Sec. 34-33a. Merger of limited partnerships.

      Sec. 34-33a. Merger of limited partnerships. (a) Pursuant to a plan of merger, approved in the manner provided by section 34-33c, one or more domestic limited partnerships may merge with or into any one or more domestic or foreign limited partnerships or any one or more other entities formed or organized under the laws of this state or any other state or any foreign country or other foreign jurisdiction, or any combination thereof, and the plan shall name the survivor.

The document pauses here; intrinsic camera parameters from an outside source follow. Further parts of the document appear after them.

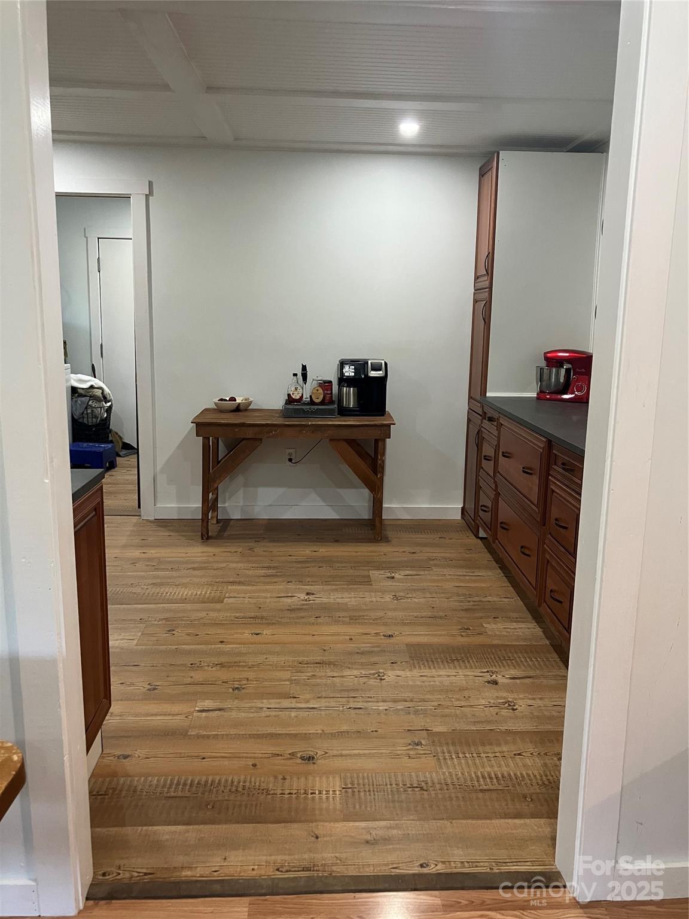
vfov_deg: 63.4
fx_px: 743
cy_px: 460
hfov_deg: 49.7
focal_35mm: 28
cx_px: 344
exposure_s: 1/60
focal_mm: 3.99
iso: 200
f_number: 1.8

      (b) The plan of merger, which may be embodied in an agreement, shall set forth: (1) The name and jurisdiction of organization of each party to the merger and the name of the limited partnership or other entity which is to be the survivor; (2) the terms and conditions of the merger, including the manner and basis of converting the shares or interests of each party to the merger into shares or other securities, interests, obligations, rights to acquire shares or other securities, cash or other property, or any combination thereof, and which may include provision for the distribution by any merging limited partnership or other entity of cash, securities of any limited partnership or other entity or other property in lieu of, in addition to, in exchange for or upon conversion of all or part of the interests in a limited partnership or other entity which is not the survivor in the merger; (3) any changes in the certificate of limited partnership or the organizational documents of the survivor; (4) the effective date or time, which shall be a date or time certain, of the merger if it is not to be effective upon the filing of the certificate of merger; and (5) such other provisions with respect to the merger as are deemed necessary or desirable. If the merger involves one or more other entities, a written plan of merger which meets the requirements for merger of the statutes under which such other entity is organized or by which it is governed shall be deemed to meet the requirements of this section.

      (P.A. 93-363, S. 27; P.A. 03-18, S. 55; P.A. 04-99, S. 3.)

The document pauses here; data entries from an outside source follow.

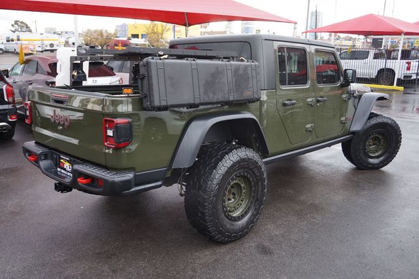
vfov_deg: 39.9
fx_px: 384
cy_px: 140
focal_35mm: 33
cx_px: 210
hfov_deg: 57.2
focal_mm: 22
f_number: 4
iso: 160
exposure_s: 1/60
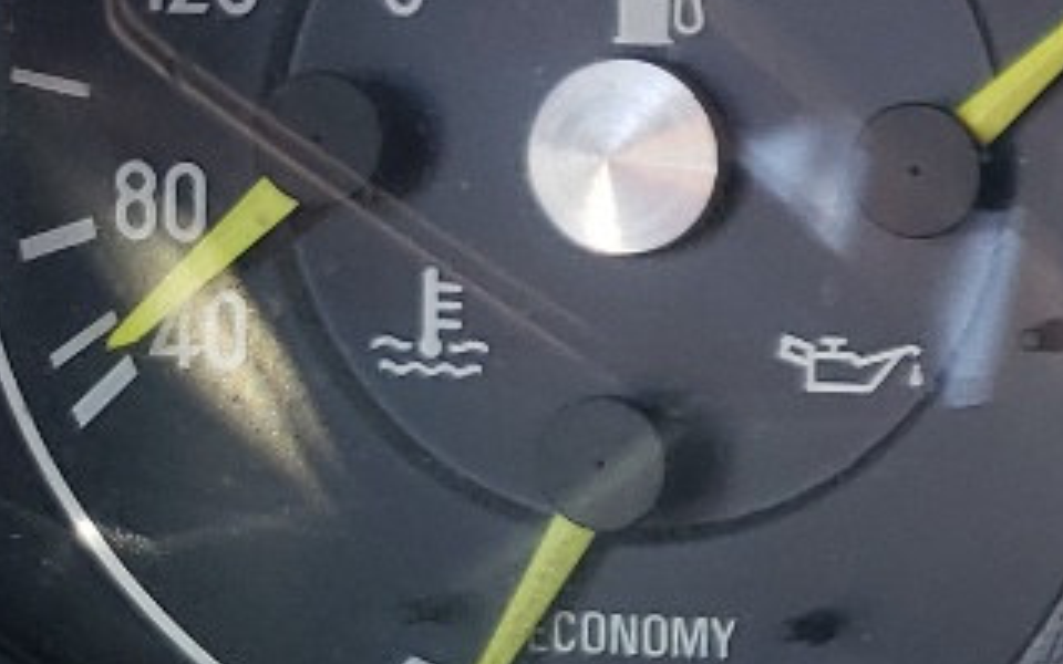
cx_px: 2508
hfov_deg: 12.2
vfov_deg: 9.5
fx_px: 3998
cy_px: 382
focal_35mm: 138
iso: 56
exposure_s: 1/120
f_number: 1.5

      History: P.A. 03-18 amended Subsec. (a) by adding provisions re one or more limited partnerships or other entities and re organized under the laws of any foreign country or other foreign jurisdiction or combination thereof, and replacing "surviving or resulting limited partnership" with "survivor", and amended Subsec. (b) by replacing references to surviving or resulting limited partnership with references to survivor, adding references to other entity, replacing "of the merging limited partnerships and a designation of which" with "party to the merger and the name of the" in Subdiv. (1), adding provision re manner and basis of converting shares or interests in Subdiv. (2), adding provision re organizational documents in Subdiv. (3), and adding provision re plan of merger meeting requirements of statutes under which other entity is organized or governed, effective July 1, 2003; P.A. 04-99 amended Subsec. (a) by providing for merger with or into one or more "domestic or foreign" limited partnerships, effective May 10, 2004.